**** Provided passage ****
Have to imagine the state of television at the time. Just about all weekly shows were episodic. Each episode written as a single story that didn't connect to any others. If you wanted a serialized show you had to watch soap operas on one of the 3 or 4 networks that aired television. The high budget ones were on late at night. Falcon's Crest, Dynasty, Dallas, etc.

Twin Peaks was one of (if not the first) serialized genre shows with a mystery box element. Surreal imagery, a wide range of odd characters, and fantasy and horror elements. Nothing like it had been on TV before. It became huge and the "Who killed Laura Palmer?" mystery entered the zeitgeist and was as commonly talked about as Who Killed J.R.? around the watercooler.

Then season 2 comes around and the network tells Lynch he has to solve the mystery for the audience and reveal who killed Laura palmer and move on, something Lynch never intended to do. Unfortunately, there just wasn't anything to move onto. Once the mystery was solved the show was pretty much done. It limped along awhile and got a movie but David Lynch pretty much left and still talks about how he hated the second season

https://www.vanityfair.com/hollywood/2017/05/david-lynch-twin-peaks-season-two

The real legacy of the show is what it inspired. X-Files was heavily inspired by it, with Fox Mulder becoming the Agent Dale Cooper of the show, a "spooky" agent who investigated strange phenomena and mixes pseudoscience and mysticism into his investigative techniques and theories.

It also opened the way for more serialized genre shows like Buffy to tell longer story arcs. And other mystery box shows like LOST.

So most likely, by now, you've been ingesting a steady supply of what made Twin Peaks great at the time, but which has been refined, evolved and filtered into hundreds of various horror/sci-fi/fantasy serialized TV series.
****
Study questions |
(a) In the Twin Peaks passage, which X-Files character became that show's version of Agent Dale Cooper?
(b) Condense the paragraph of the Twin Peaks passage that begins "Then season 2 comes around" into a short list of its main points.
(c) Reproduce the stretch of the Twin Peaks passage from "Have to imagine" through "Dynasty, Dallas, etc.".
**** Available data ****
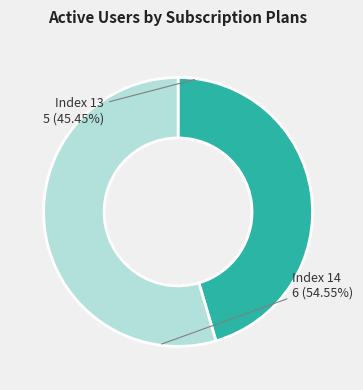

Is the sum of Index 14 and Index 13 greater than half?

Yes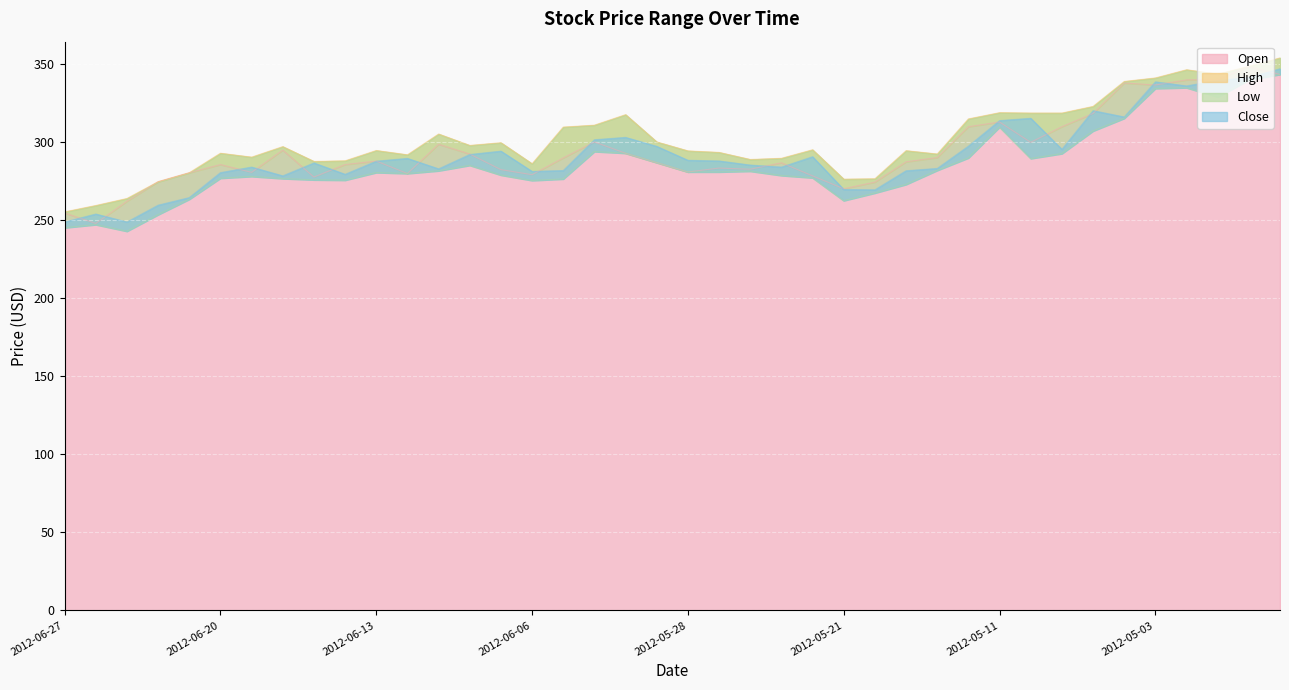

What are all the series names shown in the legend?

Open, High, Low, Close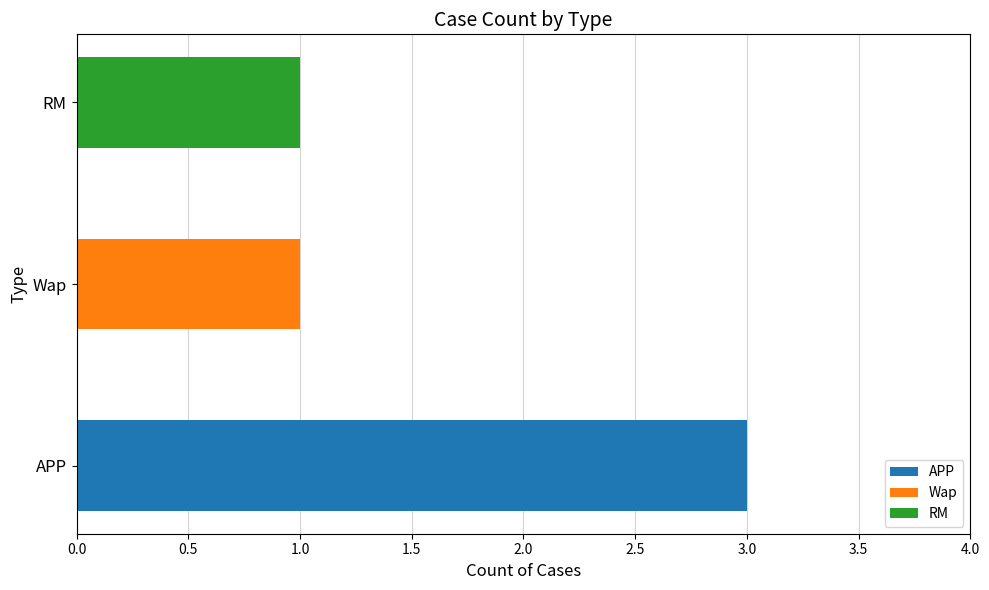

What is the average value?

2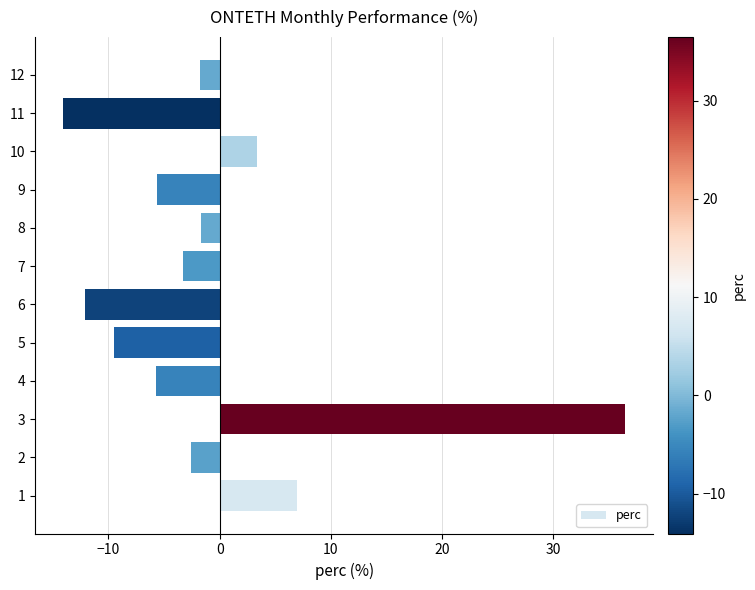

What is the change in value from 3 to 4?

-42.2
****
Task-by-task outputs |
(a) Fox Mulder.

(b)
- In season 2, the network told Lynch he had to solve the Laura Palmer mystery and move on, which he never intended to do.
- Once the mystery was solved, there was nothing left to move on to, and the show was pretty much done.
- It limped along for a while and got a movie.
- David Lynch pretty much left and still talks about hating the second season.

(c)
Have to imagine the state of television at the time. Just about all weekly shows were episodic. Each episode written as a single story that didn't connect to any others. If you wanted a serialized show you had to watch soap operas on one of the 3 or 4 networks that aired television. The high budget ones were on late at night. Falcon's Crest, Dynasty, Dallas, etc.